Sahin Gulizar Manga, Sahin Sevgi, Kiziltas Safak, Masatlioglu Seval, Oguz Fusun, Ergin Hulya
Goztepe Research and Training Hospital, Istanbul, Turkey.
Ren Fail. 2008;30(9):865-9. doi: 10.1080/08860220802353843.
Renal involvement is one of the major determinants of the outcome in patients with systemic lupus erythematosus. Renal involvement contributes to both morbidity and mortality of the patients as well as indirectly through side effects of therapy directed at the renal lesions. The aim of the study was to evaluate the efficacy of mycophenolate mofetil (MMF) and azathioprine (AZA) in the maintenance therapy of lupus nephritis.
Thirty-two patients from our center with diagnosed lupus nephritis World Health Organization Class III, IV, V were treated with IVC (0.75-1g/month) for six months in addition to steroid therapy, and then with AZA (n = 15) or MMF (n = 17) as a maintenance therapy. The efficacy of two drugs was compared with changes in serum creatinine, creatinine clearance, 24 hour urine protein excretion, cholesterol, anti-dsDNA antibody, and urine sediment.
Mean follow-up time was 41.5 + 7 months. The total remission occurred in 84% of patients (82% with MMF and 87% with AZA), with a complete remission rate of 59.3% (58% with MMF and 60% with AZA) and a partial remission rate of 25% (22% with MMF and 27% with AZA). The urinary protein excretion before MMF treatment was 1.9 + 1 g/dL and decreased significantly to 0.91 + 0.6 g/dL (p = 0.028) after treatment, and decreased from 1.58 + 0.7 g/dL to 0.4 + 0.23 g/dL in the AZA group (p = 0.04). The serum creatinine level decreased from 1.32 + 0.7 mg/dL to 1.12 + 0.68 mg/dL in the MMF group (p = 0.23), and decreased from 0.91 + 0.23 mg/dL to 0.88 + 0.23 mg/dL in the AZA group (p = 0.49). There was no significant change between two groups (p = 0.1). The serum cholesterol decreased from 229 + 57 mg/dL to 171 + 9 mg/dL (p = 0.002), and serum triglyceride level decreased from 228 + 116 mg/dL to 98 + 35 mg/dL (p = 0.004) in the MMF treatment, but no significant change was seen in AZA group. There was no significant difference between the two groups considering the rates of doubling of serum creatinine, progression to end-stage renal failure, relapses, and documented side effects, as well.
Both therapeutic approaches with MMF or AZA, in combination with corticosteroids, are effective as a maintenance therapy for lupus nephritis.
肾脏受累是系统性红斑狼疮患者预后的主要决定因素之一。肾脏受累不仅会导致患者发病和死亡,还会通过针对肾脏病变的治疗副作用间接产生影响。本研究的目的是评估霉酚酸酯(MMF)和硫唑嘌呤(AZA)在狼疮性肾炎维持治疗中的疗效。

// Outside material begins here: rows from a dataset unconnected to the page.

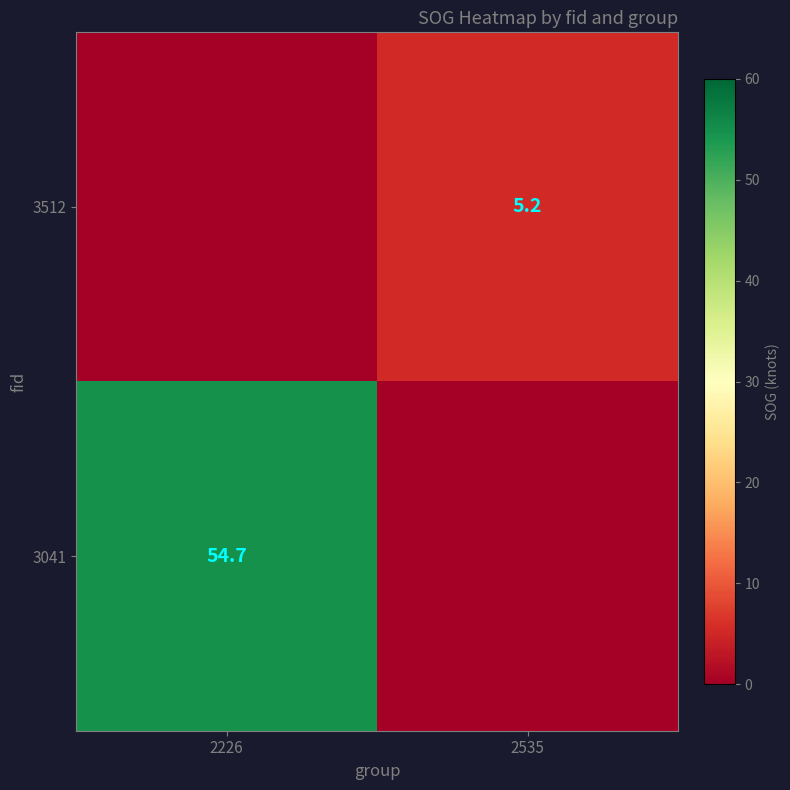

The 3512 series shows 5.2 at 2535. True or false?

True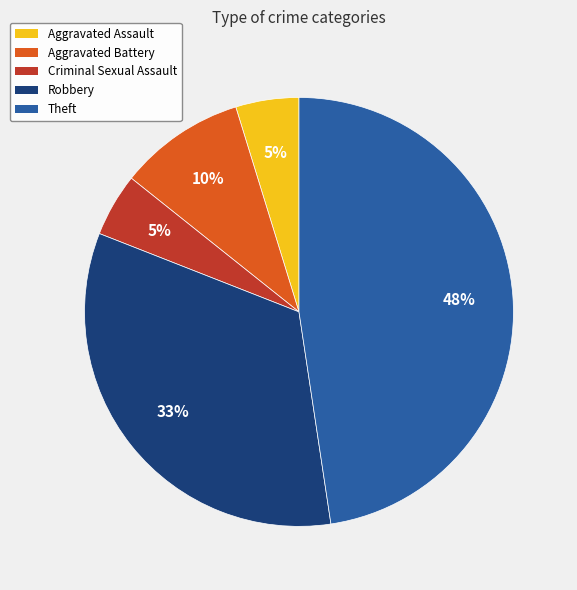

Combined, do Criminal Sexual Assault and Aggravated Assault account for over 50%?

No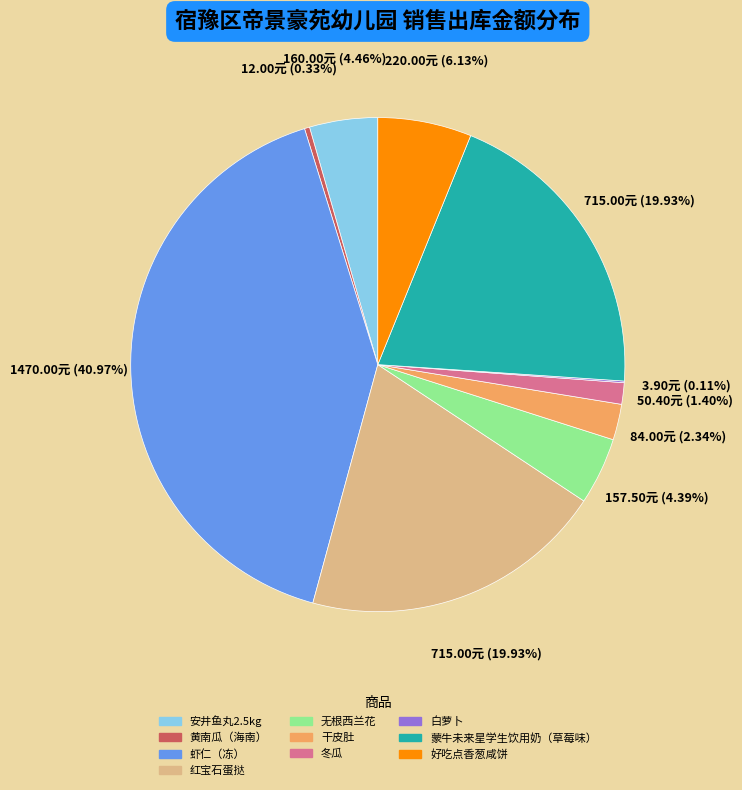

What is the largest slice in the pie chart?

虾仁（冻）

我们中心的32例确诊为世界卫生组织III、IV、V级狼疮性肾炎的患者,除接受类固醇治疗外,还接受了静脉环磷酰胺(IVC,0.75 - 1g/月)治疗6个月,然后分别接受AZA(n = 15)或MMF(n = 17)作为维持治疗。通过比较血清肌酐、肌酐清除率、24小时尿蛋白排泄、胆固醇、抗双链DNA抗体和尿沉渣的变化来评估两种药物的疗效。
平均随访时间为41.5 ± 7个月。84%的患者实现了完全缓解(MMF组为82%,AZA组为87%),完全缓解率为59.3%(MMF组为58%,AZA组为60%),部分缓解率为25%(MMF组为22%,AZA组为27%)。MMF治疗前尿蛋白排泄为1.9 ± 1g/dL,治疗后显著降至0.91 ± 0.6g/dL(p = 0.028),AZA组从1.58 ± 0.7g/dL降至0.4 ± 0.23g/dL(p = 0.04)。MMF组血清肌酐水平从1.32 ± 0.7mg/dL降至1.12 ± 0.68mg/dL(p = 0.23),AZA组从0.91 ± 0.23mg/dL降至0.88 ± 0.23mg/dL(p = 0.49)。两组之间无显著变化(p = 0.1)。MMF治疗后血清胆固醇从229 ± 57mg/dL降至171 ± 9mg/dL(p = 0.002),血清甘油三酯水平从228 ± 116mg/dL降至98 ± 35mg/dL(p = 0.004),而AZA组未见显著变化。在血清肌酐翻倍率、进展至终末期肾衰竭、复发率和记录的副作用发生率方面,两组之间也无显著差异。
MMF或AZA与皮质类固醇联合使用的两种治疗方法,作为狼疮性肾炎的维持治疗均有效。